ASSIGNMENT:
Please write out all the text lines in the data again, putting "Foundry" in place of every "Workhouse" and leaving everything else unchanged. Omit the pictures from your answer.

(Transcribed page text)
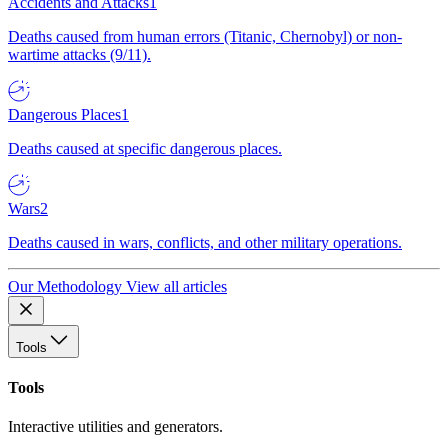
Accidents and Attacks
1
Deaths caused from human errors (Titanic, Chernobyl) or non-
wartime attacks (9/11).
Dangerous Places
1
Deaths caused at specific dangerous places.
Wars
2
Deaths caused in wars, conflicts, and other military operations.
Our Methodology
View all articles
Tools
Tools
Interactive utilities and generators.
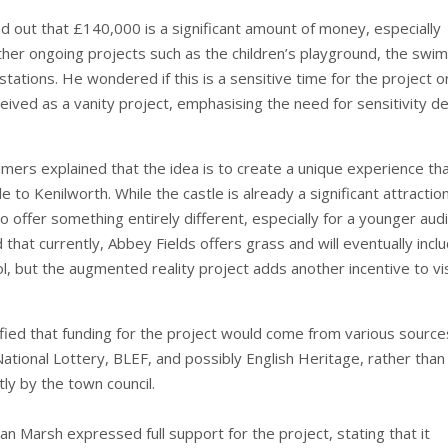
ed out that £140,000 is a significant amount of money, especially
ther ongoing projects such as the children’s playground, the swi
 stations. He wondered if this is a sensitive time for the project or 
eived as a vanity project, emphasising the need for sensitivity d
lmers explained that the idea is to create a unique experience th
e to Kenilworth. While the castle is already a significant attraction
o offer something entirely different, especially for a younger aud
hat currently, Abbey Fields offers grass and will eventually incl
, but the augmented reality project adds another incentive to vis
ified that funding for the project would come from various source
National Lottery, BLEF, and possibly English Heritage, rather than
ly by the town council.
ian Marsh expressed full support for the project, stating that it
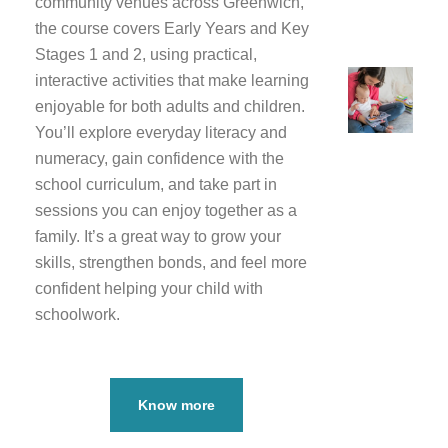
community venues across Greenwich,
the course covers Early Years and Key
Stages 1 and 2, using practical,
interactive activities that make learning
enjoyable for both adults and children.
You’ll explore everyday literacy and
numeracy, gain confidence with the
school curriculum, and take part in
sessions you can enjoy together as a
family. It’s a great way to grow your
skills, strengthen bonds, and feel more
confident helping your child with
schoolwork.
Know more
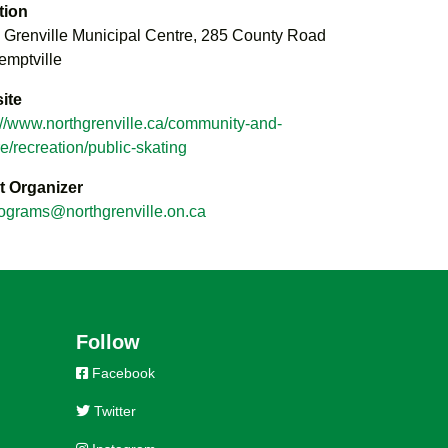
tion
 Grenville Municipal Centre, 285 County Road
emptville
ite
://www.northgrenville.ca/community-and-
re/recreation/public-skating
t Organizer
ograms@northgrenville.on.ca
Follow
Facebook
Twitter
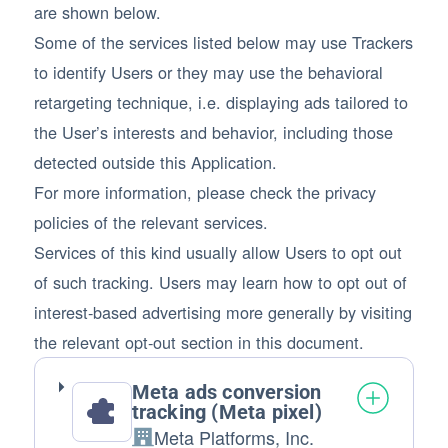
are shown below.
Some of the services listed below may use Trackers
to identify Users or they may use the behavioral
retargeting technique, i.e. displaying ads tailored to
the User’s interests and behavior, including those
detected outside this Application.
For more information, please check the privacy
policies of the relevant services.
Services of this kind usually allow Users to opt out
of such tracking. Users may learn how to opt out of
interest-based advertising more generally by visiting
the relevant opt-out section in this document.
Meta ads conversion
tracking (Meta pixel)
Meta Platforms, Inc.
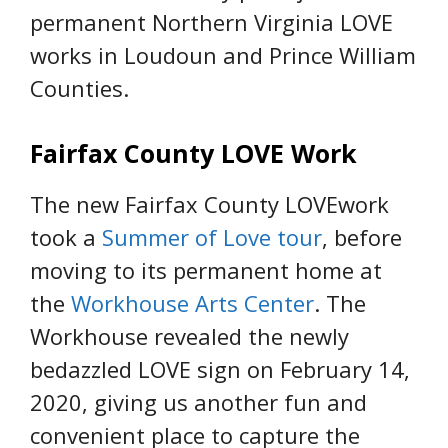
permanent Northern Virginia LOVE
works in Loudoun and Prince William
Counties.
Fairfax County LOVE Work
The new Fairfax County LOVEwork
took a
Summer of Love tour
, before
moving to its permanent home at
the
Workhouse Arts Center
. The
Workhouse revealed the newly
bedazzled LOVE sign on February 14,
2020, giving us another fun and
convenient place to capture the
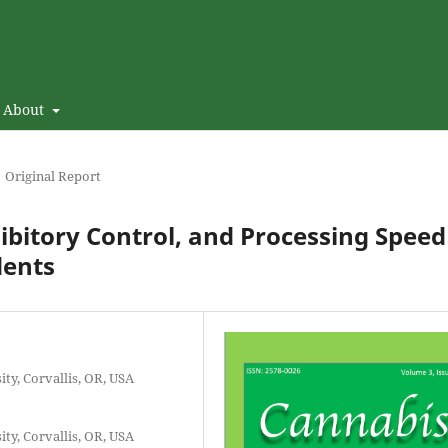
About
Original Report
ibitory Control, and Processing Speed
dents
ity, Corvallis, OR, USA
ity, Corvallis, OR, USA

SOLUTION TO THIS PROBLEM:
Accidents and Attacks
1
Deaths caused from human errors (Titanic, Chernobyl) or non-
wartime attacks (9/11).
Dangerous Places
1
Deaths caused at specific dangerous places.
Wars
2
Deaths caused in wars, conflicts, and other military operations.
Our Methodology
View all articles
Tools
Tools
Interactive utilities and generators.
ed out that £140,000 is a significant amount of money, especially
ther ongoing projects such as the children’s playground, the swi
 stations. He wondered if this is a sensitive time for the project or 
eived as a vanity project, emphasising the need for sensitivity d
lmers explained that the idea is to create a unique experience th
e to Kenilworth. While the castle is already a significant attraction
o offer something entirely different, especially for a younger aud
hat currently, Abbey Fields offers grass and will eventually incl
, but the augmented reality project adds another incentive to vis
ified that funding for the project would come from various source
National Lottery, BLEF, and possibly English Heritage, rather than
ly by the town council.
ian Marsh expressed full support for the project, stating that it
community venues across Greenwich,
the course covers Early Years and Key
Stages 1 and 2, using practical,
interactive activities that make learning
enjoyable for both adults and children.
You’ll explore everyday literacy and
numeracy, gain confidence with the
school curriculum, and take part in
sessions you can enjoy together as a
family. It’s a great way to grow your
skills, strengthen bonds, and feel more
confident helping your child with
schoolwork.
Know more
tion
 Grenville Municipal Centre, 285 County Road
emptville
ite
://www.northgrenville.ca/community-and-
re/recreation/public-skating
t Organizer
ograms@northgrenville.on.ca
Follow
Facebook
Twitter
are shown below.
Some of the services listed below may use Trackers
to identify Users or they may use the behavioral
retargeting technique, i.e. displaying ads tailored to
the User’s interests and behavior, including those
detected outside this Application.
For more information, please check the privacy
policies of the relevant services.
Services of this kind usually allow Users to opt out
of such tracking. Users may learn how to opt out of
interest-based advertising more generally by visiting
the relevant opt-out section in this document.
Meta ads conversion
tracking (Meta pixel)
Meta Platforms, Inc.
permanent Northern Virginia LOVE
works in Loudoun and Prince William
Counties.
Fairfax County LOVE Work
The new Fairfax County LOVEwork
took a
Summer of Love tour
, before
moving to its permanent home at
the
Foundry Arts Center
. The
Foundry revealed the newly
bedazzled LOVE sign on February 14,
2020, giving us another fun and
convenient place to capture the
About
Original Report
ibitory Control, and Processing Speed
dents
ity, Corvallis, OR, USA
ity, Corvallis, OR, USA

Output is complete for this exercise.